> Task objective: Among the entries below, find the line with "10: (505, 107)" and the line with "[00:02.400]". Return exactly those lines and every line between them, but no pictures.

> Raw data:
# # # #

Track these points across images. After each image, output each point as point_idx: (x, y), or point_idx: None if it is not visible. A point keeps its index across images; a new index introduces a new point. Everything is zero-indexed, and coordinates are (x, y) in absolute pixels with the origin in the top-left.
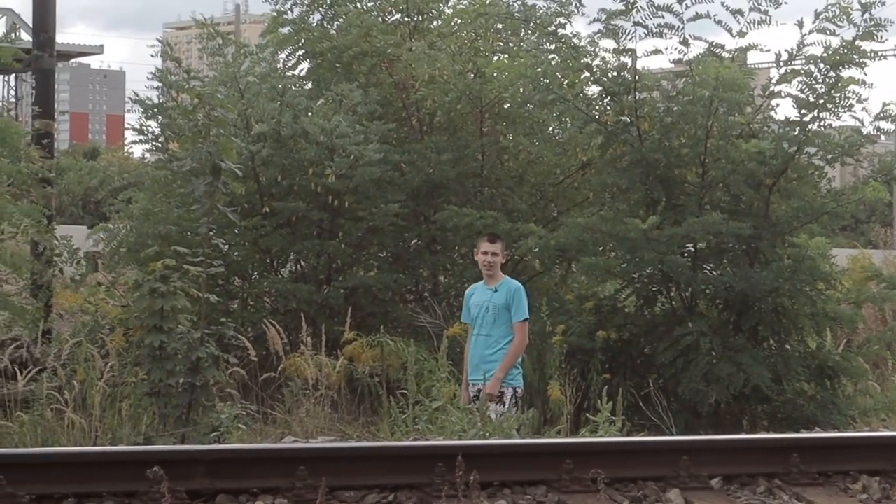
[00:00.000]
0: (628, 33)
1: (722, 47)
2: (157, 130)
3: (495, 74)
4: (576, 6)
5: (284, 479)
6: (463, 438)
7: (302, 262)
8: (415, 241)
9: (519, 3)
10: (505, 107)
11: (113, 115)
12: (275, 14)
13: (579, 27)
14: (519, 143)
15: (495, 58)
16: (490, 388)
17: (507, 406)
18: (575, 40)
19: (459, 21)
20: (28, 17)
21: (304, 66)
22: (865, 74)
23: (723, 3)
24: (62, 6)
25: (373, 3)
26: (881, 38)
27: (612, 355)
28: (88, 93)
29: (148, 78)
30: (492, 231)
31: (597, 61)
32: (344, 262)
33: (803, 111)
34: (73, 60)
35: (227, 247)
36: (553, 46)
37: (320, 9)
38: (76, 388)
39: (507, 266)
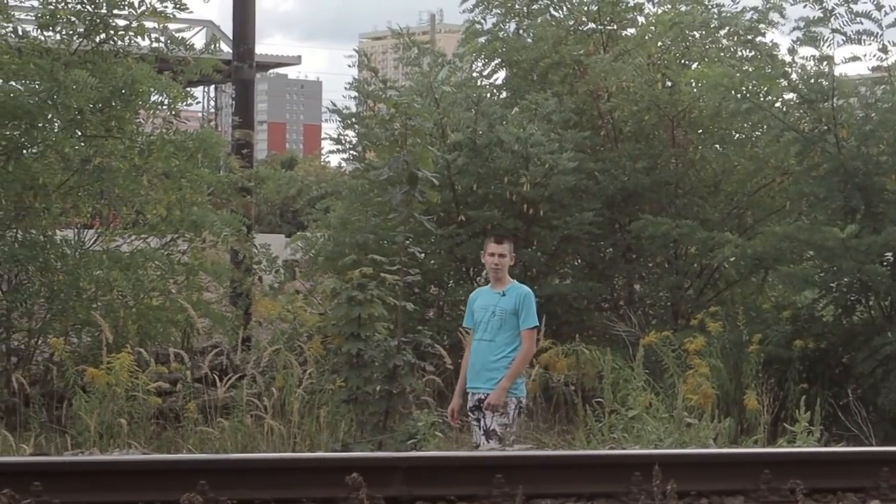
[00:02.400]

# # # #

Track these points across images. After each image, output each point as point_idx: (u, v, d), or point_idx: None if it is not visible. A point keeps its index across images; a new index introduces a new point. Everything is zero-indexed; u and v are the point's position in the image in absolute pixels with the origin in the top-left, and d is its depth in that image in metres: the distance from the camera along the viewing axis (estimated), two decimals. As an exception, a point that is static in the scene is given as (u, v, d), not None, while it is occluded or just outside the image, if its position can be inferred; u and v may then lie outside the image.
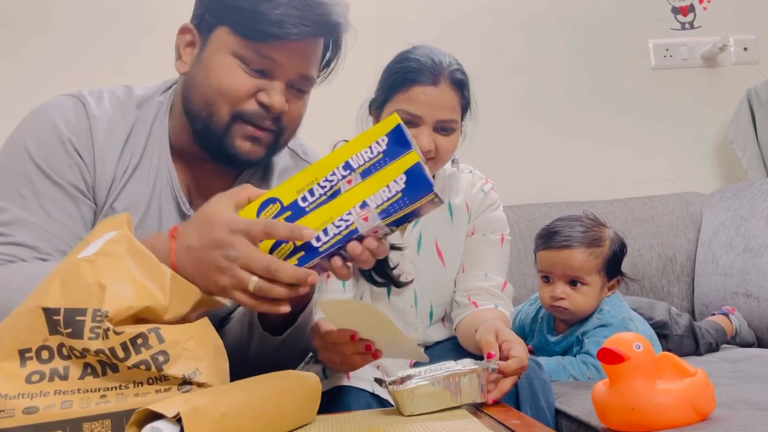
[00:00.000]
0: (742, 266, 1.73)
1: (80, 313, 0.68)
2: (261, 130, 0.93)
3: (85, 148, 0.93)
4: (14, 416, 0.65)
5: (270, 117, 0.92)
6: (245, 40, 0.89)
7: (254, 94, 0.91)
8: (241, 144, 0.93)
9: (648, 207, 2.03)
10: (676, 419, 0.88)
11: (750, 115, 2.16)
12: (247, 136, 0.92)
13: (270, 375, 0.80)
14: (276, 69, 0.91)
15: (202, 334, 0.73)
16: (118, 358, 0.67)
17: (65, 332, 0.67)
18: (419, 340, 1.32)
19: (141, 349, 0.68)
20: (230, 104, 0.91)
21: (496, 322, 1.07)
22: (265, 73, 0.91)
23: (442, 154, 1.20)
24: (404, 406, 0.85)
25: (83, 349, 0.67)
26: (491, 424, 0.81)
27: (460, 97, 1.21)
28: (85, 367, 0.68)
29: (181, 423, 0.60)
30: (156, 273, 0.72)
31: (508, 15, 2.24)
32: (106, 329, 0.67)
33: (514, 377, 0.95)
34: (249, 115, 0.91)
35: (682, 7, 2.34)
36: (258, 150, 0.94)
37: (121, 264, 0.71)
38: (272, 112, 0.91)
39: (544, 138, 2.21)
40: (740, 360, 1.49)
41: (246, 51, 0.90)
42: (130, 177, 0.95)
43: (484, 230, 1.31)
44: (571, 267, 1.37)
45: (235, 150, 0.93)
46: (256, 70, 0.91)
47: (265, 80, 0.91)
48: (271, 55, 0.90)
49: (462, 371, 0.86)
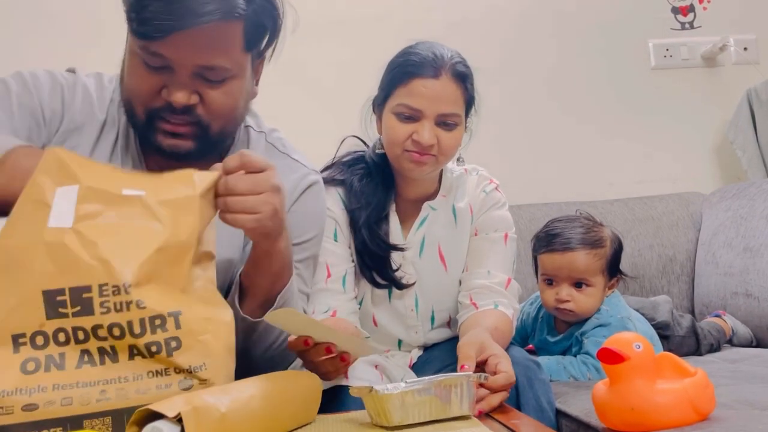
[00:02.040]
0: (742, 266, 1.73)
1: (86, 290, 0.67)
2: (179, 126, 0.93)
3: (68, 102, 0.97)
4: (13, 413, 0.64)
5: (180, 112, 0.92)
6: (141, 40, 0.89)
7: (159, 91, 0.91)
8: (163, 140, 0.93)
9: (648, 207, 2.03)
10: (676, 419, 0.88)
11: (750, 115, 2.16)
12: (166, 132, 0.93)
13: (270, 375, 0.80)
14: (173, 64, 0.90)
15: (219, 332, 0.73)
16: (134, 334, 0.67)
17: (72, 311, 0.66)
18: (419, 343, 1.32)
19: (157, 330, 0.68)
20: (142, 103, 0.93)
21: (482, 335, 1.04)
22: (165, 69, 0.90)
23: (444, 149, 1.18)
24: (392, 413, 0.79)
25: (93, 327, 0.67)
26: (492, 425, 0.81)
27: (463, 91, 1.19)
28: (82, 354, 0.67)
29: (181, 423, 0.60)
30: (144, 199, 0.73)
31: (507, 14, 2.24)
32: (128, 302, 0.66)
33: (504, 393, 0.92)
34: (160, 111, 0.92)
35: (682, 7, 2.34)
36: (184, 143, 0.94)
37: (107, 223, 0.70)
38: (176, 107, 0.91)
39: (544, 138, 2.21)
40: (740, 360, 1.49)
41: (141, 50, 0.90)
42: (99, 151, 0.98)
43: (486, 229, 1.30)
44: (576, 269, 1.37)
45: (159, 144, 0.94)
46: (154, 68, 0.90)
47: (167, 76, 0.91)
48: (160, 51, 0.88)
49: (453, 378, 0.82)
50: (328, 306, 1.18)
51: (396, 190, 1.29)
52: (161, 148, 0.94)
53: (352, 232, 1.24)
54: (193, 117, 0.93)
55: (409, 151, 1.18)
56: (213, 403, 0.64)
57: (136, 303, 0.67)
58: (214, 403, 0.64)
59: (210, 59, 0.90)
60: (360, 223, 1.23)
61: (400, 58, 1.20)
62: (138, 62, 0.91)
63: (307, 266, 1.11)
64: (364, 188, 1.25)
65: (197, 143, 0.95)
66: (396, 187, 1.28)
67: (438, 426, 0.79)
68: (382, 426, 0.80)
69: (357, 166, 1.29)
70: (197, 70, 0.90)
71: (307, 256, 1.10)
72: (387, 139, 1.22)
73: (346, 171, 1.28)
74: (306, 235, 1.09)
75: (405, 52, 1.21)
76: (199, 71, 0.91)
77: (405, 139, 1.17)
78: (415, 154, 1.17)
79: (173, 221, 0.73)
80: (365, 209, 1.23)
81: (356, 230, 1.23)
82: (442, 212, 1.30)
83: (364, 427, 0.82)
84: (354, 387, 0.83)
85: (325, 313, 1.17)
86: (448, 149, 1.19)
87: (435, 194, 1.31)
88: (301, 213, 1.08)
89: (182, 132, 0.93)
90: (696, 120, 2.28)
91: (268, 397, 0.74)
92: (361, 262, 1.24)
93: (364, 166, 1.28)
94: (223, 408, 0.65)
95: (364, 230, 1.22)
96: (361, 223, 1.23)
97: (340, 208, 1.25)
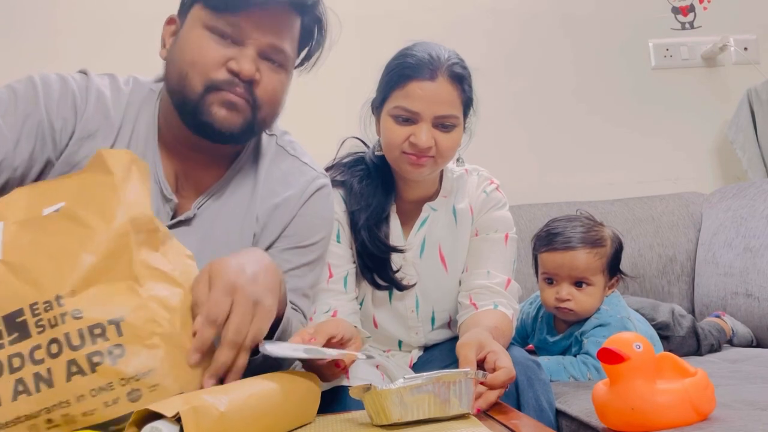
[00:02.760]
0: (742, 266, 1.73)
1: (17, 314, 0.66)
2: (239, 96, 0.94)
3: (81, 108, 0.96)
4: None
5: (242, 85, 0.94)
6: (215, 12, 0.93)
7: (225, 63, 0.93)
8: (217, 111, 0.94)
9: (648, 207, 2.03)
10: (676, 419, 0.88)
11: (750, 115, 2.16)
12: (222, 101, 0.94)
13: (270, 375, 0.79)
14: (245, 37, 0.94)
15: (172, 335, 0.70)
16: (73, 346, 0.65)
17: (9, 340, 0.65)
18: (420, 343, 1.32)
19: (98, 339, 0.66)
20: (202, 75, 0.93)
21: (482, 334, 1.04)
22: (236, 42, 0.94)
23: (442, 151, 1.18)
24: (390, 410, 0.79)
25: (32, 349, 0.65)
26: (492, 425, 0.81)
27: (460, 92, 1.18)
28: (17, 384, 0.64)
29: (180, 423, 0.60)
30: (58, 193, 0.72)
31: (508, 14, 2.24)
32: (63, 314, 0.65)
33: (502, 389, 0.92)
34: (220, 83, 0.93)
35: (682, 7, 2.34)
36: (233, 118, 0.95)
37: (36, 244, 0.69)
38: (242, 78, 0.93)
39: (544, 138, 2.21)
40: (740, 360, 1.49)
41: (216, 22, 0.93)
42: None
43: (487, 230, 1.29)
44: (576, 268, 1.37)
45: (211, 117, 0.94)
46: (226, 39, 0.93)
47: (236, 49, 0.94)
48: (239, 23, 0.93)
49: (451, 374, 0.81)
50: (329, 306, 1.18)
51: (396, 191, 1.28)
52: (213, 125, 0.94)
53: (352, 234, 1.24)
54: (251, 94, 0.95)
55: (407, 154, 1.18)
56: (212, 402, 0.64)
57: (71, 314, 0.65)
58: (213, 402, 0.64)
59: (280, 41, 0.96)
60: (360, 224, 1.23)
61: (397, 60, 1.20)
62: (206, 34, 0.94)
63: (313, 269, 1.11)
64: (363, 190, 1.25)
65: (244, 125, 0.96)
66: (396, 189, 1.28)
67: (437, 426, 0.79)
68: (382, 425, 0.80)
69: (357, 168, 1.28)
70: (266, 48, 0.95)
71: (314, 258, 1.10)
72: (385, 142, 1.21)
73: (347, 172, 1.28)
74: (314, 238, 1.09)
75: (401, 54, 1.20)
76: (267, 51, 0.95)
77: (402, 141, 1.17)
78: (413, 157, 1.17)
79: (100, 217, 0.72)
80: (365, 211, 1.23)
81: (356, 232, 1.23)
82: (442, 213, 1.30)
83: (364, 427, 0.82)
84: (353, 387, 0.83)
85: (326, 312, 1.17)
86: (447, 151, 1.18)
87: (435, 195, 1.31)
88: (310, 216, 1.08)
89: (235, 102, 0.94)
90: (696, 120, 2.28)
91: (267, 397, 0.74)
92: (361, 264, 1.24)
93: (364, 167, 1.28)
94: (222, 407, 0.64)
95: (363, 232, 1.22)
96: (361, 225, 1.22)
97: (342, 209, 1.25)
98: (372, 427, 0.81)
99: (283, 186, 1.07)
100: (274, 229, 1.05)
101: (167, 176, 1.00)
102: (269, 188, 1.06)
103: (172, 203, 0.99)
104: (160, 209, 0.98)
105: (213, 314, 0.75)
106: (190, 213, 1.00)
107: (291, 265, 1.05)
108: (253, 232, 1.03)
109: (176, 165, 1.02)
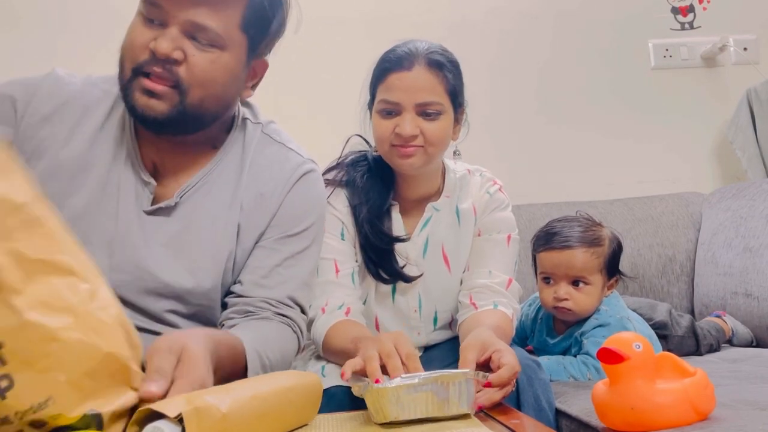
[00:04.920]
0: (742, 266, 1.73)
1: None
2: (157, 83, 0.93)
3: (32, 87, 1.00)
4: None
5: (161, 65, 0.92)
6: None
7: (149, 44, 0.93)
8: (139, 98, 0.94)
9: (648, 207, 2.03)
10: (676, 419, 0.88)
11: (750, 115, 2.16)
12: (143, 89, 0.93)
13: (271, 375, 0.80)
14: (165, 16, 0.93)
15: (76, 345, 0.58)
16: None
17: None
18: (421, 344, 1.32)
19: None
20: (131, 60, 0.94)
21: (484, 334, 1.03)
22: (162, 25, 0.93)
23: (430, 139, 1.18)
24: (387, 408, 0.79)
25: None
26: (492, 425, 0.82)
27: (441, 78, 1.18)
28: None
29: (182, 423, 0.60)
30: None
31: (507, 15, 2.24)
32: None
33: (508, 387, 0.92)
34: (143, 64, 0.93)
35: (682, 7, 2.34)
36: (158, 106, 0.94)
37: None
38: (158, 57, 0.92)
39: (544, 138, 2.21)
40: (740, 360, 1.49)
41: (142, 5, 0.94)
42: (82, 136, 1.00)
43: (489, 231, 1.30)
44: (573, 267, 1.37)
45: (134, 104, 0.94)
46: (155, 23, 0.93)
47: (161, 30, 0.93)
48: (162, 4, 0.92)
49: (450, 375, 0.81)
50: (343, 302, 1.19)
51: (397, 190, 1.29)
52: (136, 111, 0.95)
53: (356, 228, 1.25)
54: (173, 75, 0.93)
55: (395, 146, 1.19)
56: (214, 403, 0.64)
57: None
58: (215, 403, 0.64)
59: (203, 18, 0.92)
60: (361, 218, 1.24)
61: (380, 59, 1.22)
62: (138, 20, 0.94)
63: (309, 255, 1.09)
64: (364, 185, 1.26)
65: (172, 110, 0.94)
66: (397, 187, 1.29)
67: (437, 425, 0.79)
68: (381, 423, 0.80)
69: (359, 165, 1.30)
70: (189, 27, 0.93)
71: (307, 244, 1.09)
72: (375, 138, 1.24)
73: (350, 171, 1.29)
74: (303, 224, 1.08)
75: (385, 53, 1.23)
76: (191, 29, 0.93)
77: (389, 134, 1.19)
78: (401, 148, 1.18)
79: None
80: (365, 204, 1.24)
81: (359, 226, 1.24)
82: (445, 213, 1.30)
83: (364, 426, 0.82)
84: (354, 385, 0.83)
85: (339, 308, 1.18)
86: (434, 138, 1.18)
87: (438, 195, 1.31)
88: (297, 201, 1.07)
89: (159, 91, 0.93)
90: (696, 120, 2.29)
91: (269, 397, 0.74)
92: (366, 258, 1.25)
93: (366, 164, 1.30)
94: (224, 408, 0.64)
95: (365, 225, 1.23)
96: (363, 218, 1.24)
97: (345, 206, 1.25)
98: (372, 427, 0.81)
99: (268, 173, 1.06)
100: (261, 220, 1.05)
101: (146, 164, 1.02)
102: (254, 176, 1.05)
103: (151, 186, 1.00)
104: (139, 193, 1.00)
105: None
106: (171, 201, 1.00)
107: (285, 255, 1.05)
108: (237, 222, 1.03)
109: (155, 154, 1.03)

# # # #

> Written answer:
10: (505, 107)
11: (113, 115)
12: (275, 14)
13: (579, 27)
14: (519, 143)
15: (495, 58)
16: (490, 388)
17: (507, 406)
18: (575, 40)
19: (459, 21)
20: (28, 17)
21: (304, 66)
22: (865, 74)
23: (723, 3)
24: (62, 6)
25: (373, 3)
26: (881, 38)
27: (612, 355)
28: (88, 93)
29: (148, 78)
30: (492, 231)
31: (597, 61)
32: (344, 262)
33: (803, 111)
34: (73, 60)
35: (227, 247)
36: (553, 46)
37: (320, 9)
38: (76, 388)
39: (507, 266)
[00:02.400]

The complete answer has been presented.